On a daily basis, as CEO your primary focus is always growth, says Mike Rorie, who started GroundMasters in Cincinnati in 1979 with a pick-up truck and a lawn mower and parlayed that into a $30-million operation that he sold to Brickman in 2006. Never one to sit idle, he now heads up GroundSystems in Cincinnati.

“Growth is the vehicle to provide opportunity to the entire organization,” he explains. “There’s a lot of areas that require attention, but strategic growth is paramount to the overall success and sustainability of the business.”

But, Mike reminds us, with growth comes new challenges, which requires being staffed at key levels of the business. You need a strong sales team, field leadership that can deliver to the customer, and well-planned account management and operations management. “Growth brings prosperity, but the demands it brings to manage and deliver are very real. If I’m doing my job well as CEO, I’m ensuring we’ve got the right people in place to do what we need to do.”

Vision

Think about scalability in every aspect, including yourself and your team, advises Jim McCutcheon, CEO of HighGrove Partners, Atlanta’s market leader in commercial maintenance. “If most decisions have to run through the CEO, you will limit the growth of the company to just what you can handle. I have four senior leaders and, as I always say, I have done all of their jobs but I can’t do them as well as they can do them individually. The team is stronger than any one person.”

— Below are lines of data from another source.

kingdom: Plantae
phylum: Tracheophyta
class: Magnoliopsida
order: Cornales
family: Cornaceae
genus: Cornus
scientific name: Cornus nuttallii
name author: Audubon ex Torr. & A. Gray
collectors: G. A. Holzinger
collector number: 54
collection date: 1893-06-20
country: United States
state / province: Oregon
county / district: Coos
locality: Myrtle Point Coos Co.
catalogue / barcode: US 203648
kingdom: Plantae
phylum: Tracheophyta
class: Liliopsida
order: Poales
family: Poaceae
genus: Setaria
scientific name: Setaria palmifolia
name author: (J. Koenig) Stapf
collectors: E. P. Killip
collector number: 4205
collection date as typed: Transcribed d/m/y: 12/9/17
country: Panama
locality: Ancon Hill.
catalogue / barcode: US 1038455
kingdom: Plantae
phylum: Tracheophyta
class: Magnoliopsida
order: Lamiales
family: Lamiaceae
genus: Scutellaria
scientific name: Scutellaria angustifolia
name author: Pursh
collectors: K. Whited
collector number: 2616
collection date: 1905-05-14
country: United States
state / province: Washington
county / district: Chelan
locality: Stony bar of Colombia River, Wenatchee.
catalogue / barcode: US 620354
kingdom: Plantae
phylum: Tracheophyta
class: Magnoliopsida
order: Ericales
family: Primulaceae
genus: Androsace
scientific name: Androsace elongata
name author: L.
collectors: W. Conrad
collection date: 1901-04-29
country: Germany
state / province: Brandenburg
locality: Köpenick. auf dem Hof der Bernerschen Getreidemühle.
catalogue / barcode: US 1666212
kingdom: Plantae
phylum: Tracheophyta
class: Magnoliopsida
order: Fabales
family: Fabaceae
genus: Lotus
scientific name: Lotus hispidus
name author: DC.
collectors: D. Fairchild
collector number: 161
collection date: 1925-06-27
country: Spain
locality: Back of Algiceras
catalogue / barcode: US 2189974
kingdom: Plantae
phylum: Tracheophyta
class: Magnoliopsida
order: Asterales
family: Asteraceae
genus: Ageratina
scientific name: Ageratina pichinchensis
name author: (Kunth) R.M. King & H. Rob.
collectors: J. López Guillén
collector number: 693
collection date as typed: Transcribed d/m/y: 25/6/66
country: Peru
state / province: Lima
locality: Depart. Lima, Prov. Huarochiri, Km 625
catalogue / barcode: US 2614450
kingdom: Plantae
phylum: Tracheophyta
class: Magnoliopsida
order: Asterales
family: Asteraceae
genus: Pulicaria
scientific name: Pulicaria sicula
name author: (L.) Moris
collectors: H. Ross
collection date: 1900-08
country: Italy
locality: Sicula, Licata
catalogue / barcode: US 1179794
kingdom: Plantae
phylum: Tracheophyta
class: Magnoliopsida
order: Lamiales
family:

Jim says he spends most of his time as CEO focused on the vision and on motivating his team to build the mission and reach success. They have strategic planning meetings twice a year, which he leads, and they meet at least once a month to ensure they are on track with their plans. He’s always got his eye on the future, too: What are the opportunities and risks? When do they need to make investments for the future that might have a short-term negative impact?

His last bit of advice on the role of the CEO is crucial. “I often call myself the ‘Protector of the Culture,’” he says. “I want to make sure the actions, tone, words, look and feel are all commensurate with the type of culture we want at HighGrove.”

And my advice? Wise CEOs do what I did here. They go and seek out guidance from other CEOs who are running larger and more successful companies than their own. They strive to learn from and emulate the best, because that’s how you get better.